Supplied material:
══════════

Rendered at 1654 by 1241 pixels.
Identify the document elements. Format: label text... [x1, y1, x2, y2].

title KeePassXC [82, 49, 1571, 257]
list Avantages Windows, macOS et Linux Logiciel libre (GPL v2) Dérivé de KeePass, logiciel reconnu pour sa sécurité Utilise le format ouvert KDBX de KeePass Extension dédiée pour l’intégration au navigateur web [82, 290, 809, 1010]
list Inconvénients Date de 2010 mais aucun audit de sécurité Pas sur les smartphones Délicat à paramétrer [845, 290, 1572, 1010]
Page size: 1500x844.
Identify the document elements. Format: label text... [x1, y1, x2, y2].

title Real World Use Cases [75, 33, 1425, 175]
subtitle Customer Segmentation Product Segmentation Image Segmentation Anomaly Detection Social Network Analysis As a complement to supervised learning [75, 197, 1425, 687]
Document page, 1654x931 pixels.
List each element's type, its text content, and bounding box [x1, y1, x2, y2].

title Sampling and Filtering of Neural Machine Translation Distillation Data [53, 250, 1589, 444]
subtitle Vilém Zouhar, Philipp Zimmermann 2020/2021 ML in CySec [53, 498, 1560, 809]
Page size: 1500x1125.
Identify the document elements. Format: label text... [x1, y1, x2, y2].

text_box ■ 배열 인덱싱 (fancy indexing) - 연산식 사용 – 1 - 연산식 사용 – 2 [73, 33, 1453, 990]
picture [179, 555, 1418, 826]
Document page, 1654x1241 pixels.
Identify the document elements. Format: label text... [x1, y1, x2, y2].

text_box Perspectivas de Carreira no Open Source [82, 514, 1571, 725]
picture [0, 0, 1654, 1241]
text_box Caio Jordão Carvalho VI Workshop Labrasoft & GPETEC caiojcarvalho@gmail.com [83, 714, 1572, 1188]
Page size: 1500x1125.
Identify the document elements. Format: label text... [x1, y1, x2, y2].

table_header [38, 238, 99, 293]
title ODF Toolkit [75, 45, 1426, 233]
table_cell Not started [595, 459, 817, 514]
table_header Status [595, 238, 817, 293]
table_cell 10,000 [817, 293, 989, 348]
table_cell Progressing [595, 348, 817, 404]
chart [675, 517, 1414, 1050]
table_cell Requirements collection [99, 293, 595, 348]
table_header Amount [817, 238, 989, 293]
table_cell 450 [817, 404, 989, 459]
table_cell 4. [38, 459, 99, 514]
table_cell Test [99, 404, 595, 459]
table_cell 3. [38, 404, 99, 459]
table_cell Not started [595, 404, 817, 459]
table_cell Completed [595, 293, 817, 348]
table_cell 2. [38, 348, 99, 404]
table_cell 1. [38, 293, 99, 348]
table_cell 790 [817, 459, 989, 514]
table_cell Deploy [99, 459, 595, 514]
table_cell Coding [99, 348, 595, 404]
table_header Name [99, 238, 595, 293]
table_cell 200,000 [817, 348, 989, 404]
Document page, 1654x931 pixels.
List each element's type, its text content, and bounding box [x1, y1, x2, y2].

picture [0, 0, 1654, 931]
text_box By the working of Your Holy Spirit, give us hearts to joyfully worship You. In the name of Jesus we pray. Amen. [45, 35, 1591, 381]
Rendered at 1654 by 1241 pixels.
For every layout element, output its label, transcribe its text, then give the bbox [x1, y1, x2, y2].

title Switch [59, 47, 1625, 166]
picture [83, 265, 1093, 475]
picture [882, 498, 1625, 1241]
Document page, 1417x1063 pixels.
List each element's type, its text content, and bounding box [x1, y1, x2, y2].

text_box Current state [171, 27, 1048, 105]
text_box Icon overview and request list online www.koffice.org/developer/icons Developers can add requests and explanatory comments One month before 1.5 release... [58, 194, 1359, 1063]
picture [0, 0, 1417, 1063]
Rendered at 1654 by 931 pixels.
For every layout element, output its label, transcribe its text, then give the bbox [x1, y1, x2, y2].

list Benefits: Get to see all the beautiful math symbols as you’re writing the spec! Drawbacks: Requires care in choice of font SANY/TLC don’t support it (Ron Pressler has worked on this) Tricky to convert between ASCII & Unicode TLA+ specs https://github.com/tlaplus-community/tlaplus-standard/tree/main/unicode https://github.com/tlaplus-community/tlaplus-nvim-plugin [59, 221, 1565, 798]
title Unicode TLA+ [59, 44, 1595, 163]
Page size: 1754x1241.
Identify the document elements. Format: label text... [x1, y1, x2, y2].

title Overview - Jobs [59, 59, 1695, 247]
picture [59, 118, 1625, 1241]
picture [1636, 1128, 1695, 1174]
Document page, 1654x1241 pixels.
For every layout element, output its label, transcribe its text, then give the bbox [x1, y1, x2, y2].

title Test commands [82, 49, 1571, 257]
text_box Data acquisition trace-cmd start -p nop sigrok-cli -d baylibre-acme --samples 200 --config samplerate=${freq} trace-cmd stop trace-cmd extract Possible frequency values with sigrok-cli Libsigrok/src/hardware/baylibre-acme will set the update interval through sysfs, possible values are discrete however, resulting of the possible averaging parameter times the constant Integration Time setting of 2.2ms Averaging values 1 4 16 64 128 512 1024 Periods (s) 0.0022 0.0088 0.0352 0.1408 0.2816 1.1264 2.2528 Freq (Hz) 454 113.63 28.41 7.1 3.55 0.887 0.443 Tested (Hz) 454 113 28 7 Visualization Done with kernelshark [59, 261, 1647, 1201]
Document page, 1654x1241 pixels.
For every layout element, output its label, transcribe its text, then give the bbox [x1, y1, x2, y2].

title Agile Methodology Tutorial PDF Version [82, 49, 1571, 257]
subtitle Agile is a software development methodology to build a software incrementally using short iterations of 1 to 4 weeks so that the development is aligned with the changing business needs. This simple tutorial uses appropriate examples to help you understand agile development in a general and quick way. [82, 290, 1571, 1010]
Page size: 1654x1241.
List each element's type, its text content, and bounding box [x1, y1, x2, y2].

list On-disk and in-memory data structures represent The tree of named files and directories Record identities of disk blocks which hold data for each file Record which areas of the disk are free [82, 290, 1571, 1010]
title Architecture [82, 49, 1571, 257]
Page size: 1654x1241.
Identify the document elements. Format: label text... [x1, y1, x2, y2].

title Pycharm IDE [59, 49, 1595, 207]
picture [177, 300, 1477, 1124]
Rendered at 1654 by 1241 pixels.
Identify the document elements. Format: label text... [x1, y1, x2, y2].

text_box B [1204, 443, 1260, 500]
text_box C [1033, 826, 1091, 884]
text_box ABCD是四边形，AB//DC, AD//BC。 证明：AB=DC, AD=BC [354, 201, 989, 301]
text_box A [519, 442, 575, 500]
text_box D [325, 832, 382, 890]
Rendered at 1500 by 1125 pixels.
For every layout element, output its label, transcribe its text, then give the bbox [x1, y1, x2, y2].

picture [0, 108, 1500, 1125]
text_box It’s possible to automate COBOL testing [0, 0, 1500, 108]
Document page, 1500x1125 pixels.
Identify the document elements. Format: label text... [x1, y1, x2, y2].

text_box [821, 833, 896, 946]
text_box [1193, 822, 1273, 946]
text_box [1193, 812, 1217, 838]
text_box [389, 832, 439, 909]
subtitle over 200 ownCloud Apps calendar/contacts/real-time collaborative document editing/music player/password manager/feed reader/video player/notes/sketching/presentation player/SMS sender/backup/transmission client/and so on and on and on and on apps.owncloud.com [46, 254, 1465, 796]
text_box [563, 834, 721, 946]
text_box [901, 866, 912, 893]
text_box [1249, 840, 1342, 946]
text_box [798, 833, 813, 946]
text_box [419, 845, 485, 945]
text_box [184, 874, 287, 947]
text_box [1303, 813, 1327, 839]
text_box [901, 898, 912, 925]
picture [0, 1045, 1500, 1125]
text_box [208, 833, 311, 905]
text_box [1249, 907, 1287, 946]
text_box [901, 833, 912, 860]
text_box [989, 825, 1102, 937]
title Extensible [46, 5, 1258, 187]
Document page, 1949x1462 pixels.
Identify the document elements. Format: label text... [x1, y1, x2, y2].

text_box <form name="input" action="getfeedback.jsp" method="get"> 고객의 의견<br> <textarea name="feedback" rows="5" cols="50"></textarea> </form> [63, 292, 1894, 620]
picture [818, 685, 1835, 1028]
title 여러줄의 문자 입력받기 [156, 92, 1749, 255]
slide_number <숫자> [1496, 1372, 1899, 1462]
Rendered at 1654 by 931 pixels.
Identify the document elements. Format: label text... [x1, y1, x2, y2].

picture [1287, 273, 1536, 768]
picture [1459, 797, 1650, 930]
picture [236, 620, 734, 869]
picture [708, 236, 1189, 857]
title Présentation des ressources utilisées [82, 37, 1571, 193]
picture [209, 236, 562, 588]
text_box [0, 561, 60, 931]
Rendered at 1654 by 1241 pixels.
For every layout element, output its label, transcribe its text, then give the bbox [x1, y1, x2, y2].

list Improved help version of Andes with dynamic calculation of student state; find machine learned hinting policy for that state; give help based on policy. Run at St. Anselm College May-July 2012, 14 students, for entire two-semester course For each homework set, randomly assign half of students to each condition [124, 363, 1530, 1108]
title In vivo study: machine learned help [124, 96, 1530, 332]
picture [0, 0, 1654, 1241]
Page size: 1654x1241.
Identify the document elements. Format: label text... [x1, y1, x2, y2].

══════════

What is being asked: Can you give the rows from the line with "Rendered at 1500 by 1125 pixels." to the line with "text_box It’s possible" as a two-column CSV headed input and output, one line per row? Put each row's text under input and its answer under output, each in a single quoted field with line breaks replaced by spaces.

The solution:
input,output
"Rendered at 1500 by 1125 pixels. For every layout element, output its label, transcribe its text, then give the bbox [x1, y1, x2, y2].","picture [0, 108, 1500, 1125] text_box It’s possible to automate COBOL testing [0, 0, 1500, 108]"